Aber Hippie wollte keine Orgien. Eigentlich wollte er gar nichts. Zu sehr hatte er noch an der Sache von damals zu knabbern. Nelly … sein erstes Mal … das schwarze Noppenkondom … Was für ein Desaster! Natürlich hatte Tim die heiße Sexgeschichte zum Brüllen komisch gefunden und vorgeschlagen, es beim nächsten Mal mit einem Kondom mit Waldmeisteraroma zu versuchen, giftgrün und megaglitschig, das würde bestimmt dermaßen antörnen, dass man noch vor dem Vollzug bewusstlos wurde, doch Hippie verbat ihm jedes Mal den Mund. Weder Waldmeisteraroma noch megaglitschig stand an der Tagesordnung, geschweige denn ein Treffen der romantischen Art. So ruck, zuck wie Nelly damals nach ihrem Liebes- beziehungsweise Sexspiel wieder zur Tagesordnung übergegangen war, konnte das nur eins bedeuten: Es waren bei ihr keine Gefühle im Spiel gewesen. Null. Zero. Sie hatte es ausprobieren wollen, er war zufällig zur Stelle gewesen, und danach lief eben wieder alles nach altem Muster ab: Treffen zu dritt bei Katja und/oder auf seiner Liegewiese, was ebenso viel Erotik versprühte wie Eisbeinessen bei 30 Grad im Schatten.
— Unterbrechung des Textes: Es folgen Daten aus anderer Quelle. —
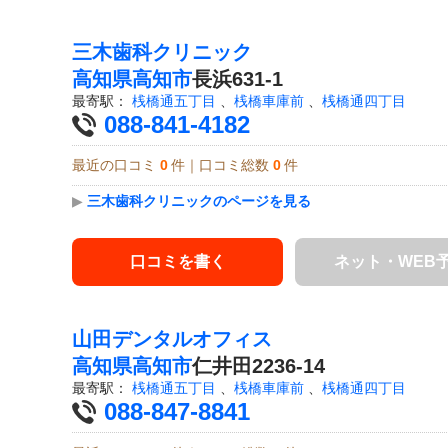
三木歯科クリニック
高知県
高知市
長浜631-1
最寄駅：
桟橋通五丁目
、
桟橋車庫前
、
桟橋通四丁目
088-841-4182
最近の口コミ
0
件｜口コミ総数
0
件
▶
三木歯科クリニックのページを見る
口コミを書く
ネット・WEB
山田デンタルオフィス
高知県
高知市
仁井田2236-14
最寄駅：
桟橋通五丁目
、
桟橋車庫前
、
桟橋通四丁目
088-847-8841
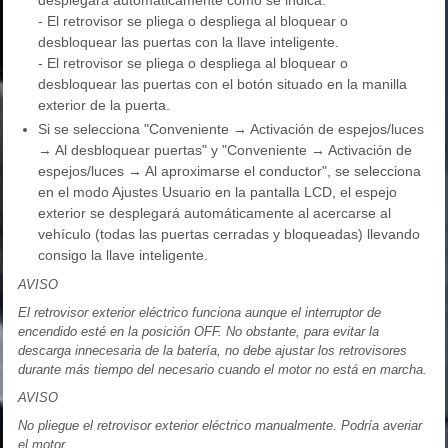
- El retrovisor se pliega o despliega al bloquear o
desbloquear las puertas con la llave inteligente.
- El retrovisor se pliega o despliega al bloquear o
desbloquear las puertas con el botón situado en la manilla
exterior de la puerta.
Si se selecciona "Conveniente → Activación de espejos/luces
→ Al desbloquear puertas" y "Conveniente → Activación de
espejos/luces → Al aproximarse el conductor", se selecciona
en el modo Ajustes Usuario en la pantalla LCD, el espejo
exterior se desplegará automáticamente al acercarse al
vehículo (todas las puertas cerradas y bloqueadas) llevando
consigo la llave inteligente.
AVISO
El retrovisor exterior eléctrico funciona aunque el interruptor de
encendido esté en la posición OFF. No obstante, para evitar la
descarga innecesaria de la batería, no debe ajustar los retrovisores
durante más tiempo del necesario cuando el motor no está en marcha.
AVISO
No pliegue el retrovisor exterior eléctrico manualmente. Podría averiar
el motor.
„Lust zu chatten?“, fragte Tim und zog mit den Zähnen eine Gurkenscheibe aus seinem Burger.

„Lust auf Mathe?“, brummte Hippie. Schon seit Monaten hatte er keinen rechten Durchblick mehr und fürchtete, irgendwann ganz den Anschluss zu verpassen.

„Später.“ Tim grinste mit Essensresten zwischen den Zähnen. „Wir suchen dir jetzt eine Frau.“

„Eine was?“, fragte Hippie, als würde das Wort sonst nicht in seinem Wortschatz vorkommen.

„Eine F Punkt, R Punkt, A Punkt, U. Damit du außer deiner Mutter noch jemanden hast, der für dich bügelt, kocht, putzt, einkauft und dir Mathe erklärt.“

„Wie praktisch.“ Hippie biss so heißhungrig in seinen Fischburger, dass die Mayo herausgequetscht wurde und zähflüssig an seinem Zeigefinger runterglitt. „Du könntest doch dieser Jemand sein.“

„Aber ich will dich nicht flachlegen. Dafür ist eine Frau nämlich auch gut. Geradezu ideal.“

„Sehe ich so verdammt nach Notstand aus, dass mich alle Welt verkuppeln will?“

„Also heute im Bus hast du sogar Janine hinterhergeguckt. Und das will was heißen!“

„Pah!“ Hippie ließ den Rest seines Fischburgers im Mund verschwinden und leckte sich schmatzend den Finger ab. „Doch nur, weil sie eine grottenhässliche Hose anhatte. Zwei Nummern zu eng.“

„Was du nicht zufällig doch ein bisschen scharf gefunden hast?“

„Ich nicht, aber du vielleicht!“, konterte Hippie. „So wie du auch Frau Irmknecht sexy findest.“

Frau Irmknecht war ihre Mathelehrerin und die BH-feindlichste Person unter der Sonne – bei einer XXL-Oberweite nicht gerade vorteilhaft …

„Eins zu null für dich.“ Tim wischte sich die fettigen Finger an seiner Jeans ab, dann fuhr er ohne zu fragen Hippies Laptop hoch.

Hippie gab sich geschlagen. Eigentlich machte es ja auch mehr Spaß, sich zu zweit vor den Bildschirm zu setzen und Flirts an Land zu ziehen, als für die Schule zu büffeln. Außerdem hatte sein Freund Recht. Die Sache mit Nelly lag nunmehr drei Monate zurück. Langsam war es Zeit, zu neuen Ufern aufzubrechen.